Sorry for the muddled explanation, in retrospect I should have just pointed to Mark’s earlier post

22. Anonymous

it’s the most credible attempt that I’ve ever seen, and it’s getting some preliminary favorable feedback from big-names in complexity theory. In fact, one of the biggest names in complexity theory, Stephen Cook, has apparently said that it should be taken seriously. If Cook thinks it’s credible, then it’s damn-well credible.

It’s not actually getting any favorable feedback: I don’t know of any expert who has said anything better than a vague, non-committal comment publicly, and several (such as Scott Aaronson) have made very negative comments. In private, a bunch more people are very pessimistic, and nobody seems to be optimistic.

As quoted by Greg Baker in his initial blog post that broke the story, Cook’s comment is that the proof “appears to be a relatively serious claim to have solved P vs. NP.” That’s hardly a ringing endorsement. This is part of what’s been driving me nuts: everyone keeps repeating the word “serious”, but it’s getting totally misinterpreted by non-experts. What you’re actually seeing is an awkward dance around the issue of who Deolalikar is. What “serious” means is “yeah, we never heard of him until this weekend either, but he seems to have an actual Ph.D. and some publications, and his paper doesn’t look like crackpot work.” That’s certainly better than the alternative, but it’s not evidence in favor of the proof’s validity, just an attempt to keep people from jumping to unfair negative conclusions. In this case, I think it is unfortunately making non-experts jump to unjustified positive conclusions.

23. James Birkett

A little nitpick: You say: “We can talk about constant-time algorithms; sub-linear time algorithms; linear time; quadratic time; etc.” but I think this is slightly misleading.

If a problem can be solved in sub-linear time, then the result of that computation does not depend on the entire input, since reading the input takes linear time. This class of problems exists (e.g. the language of strings which begin with some fixed prefix) but it is not generally a very useful class.

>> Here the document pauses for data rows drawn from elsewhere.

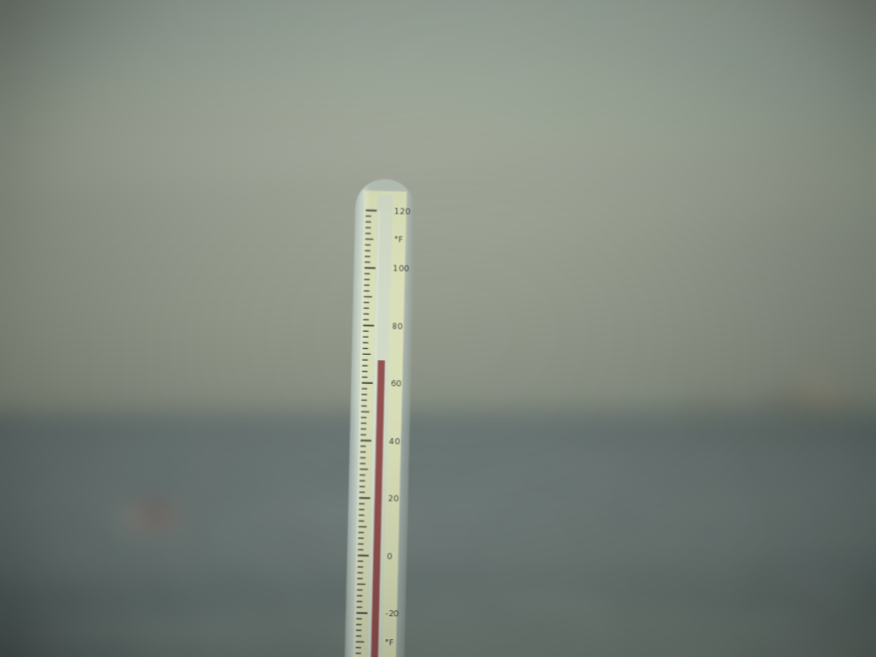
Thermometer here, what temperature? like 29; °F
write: 68; °F
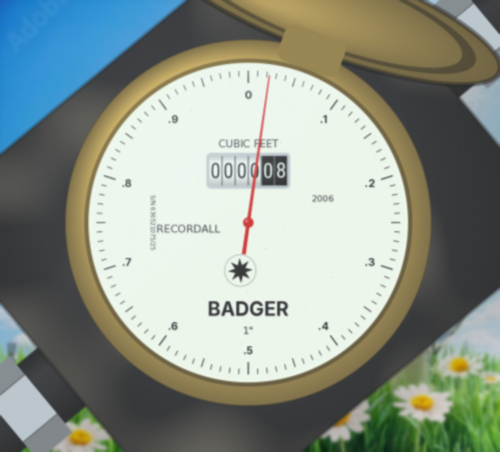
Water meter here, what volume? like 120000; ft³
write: 8.02; ft³
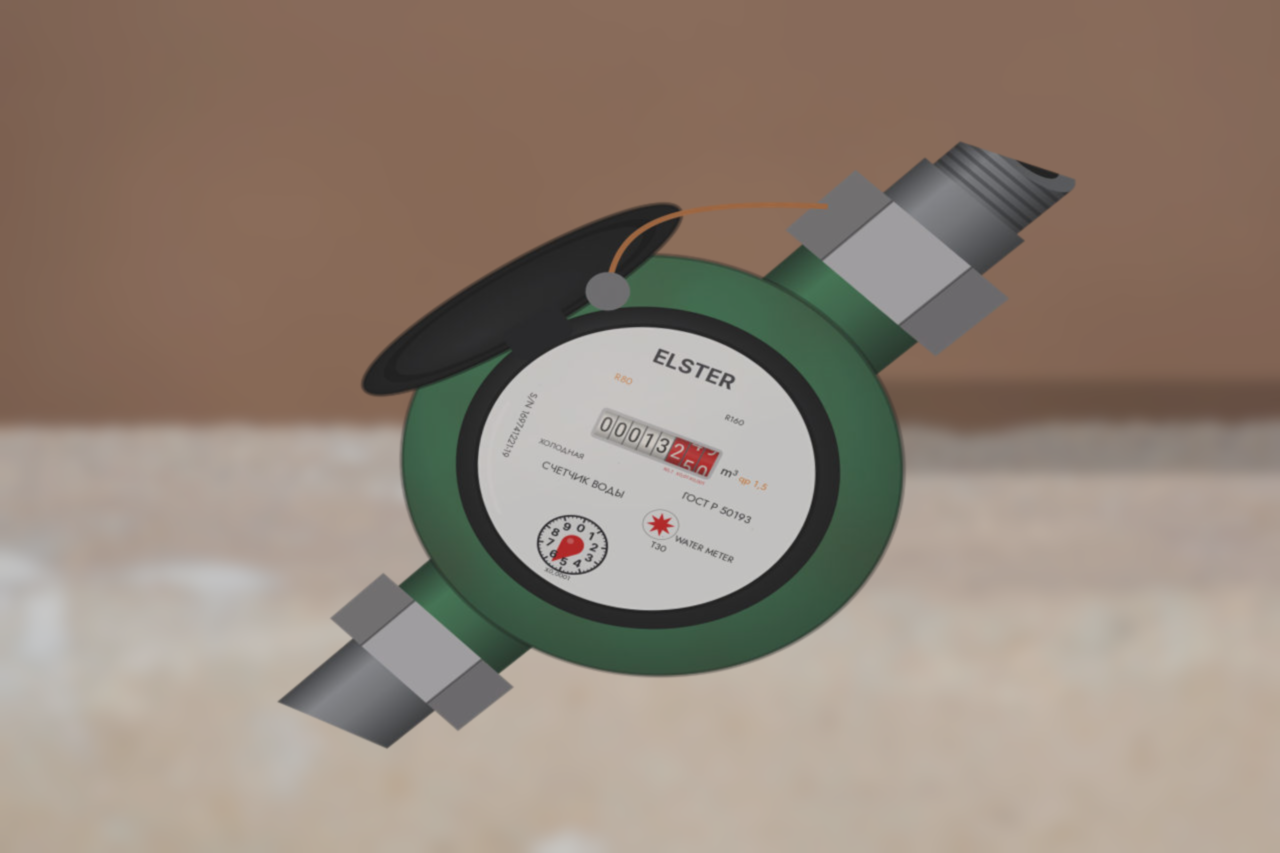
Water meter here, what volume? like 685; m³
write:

In contrast, constant space or log-space are much more interesting complexity classes, but you focused only on the running time in your article.

1. MarkCC

There are lots of sub-linear-time algorithms that are incredibly useful: in particular, think of the class O(lg n), which includes
many search algorithms, from binary search to union-find.

1. James Birkett

My mistake; I’m thinking in terms of turing machines where you can’t skip over parts of the input that you’re not interested in – I retract my complaint.

Incidentally, can you suggest a turing complete model of computation which is simple to understand the whole model at once (unlike real programming languages or machine architectures which get a bit too messy to do maths with) but gives more natural complexity bounds? Writing algorithms in pseudocode seems a little too informal.

1. Ørjan Johansen

You can at least reduce to a very minimal machine architecture with a single instruction. One such instruction is SUBLEQ which takes three operands:

SUBLEQ a b c

which means: subtract the value in address b from the value in address a, and store the result in a. If the result was negative, jump to address c. With this instruction you can do any computation provided you allow self-modifying code.

Also since there is only one instruction, you don’t actually need an instruction code in this machine language, just the operands.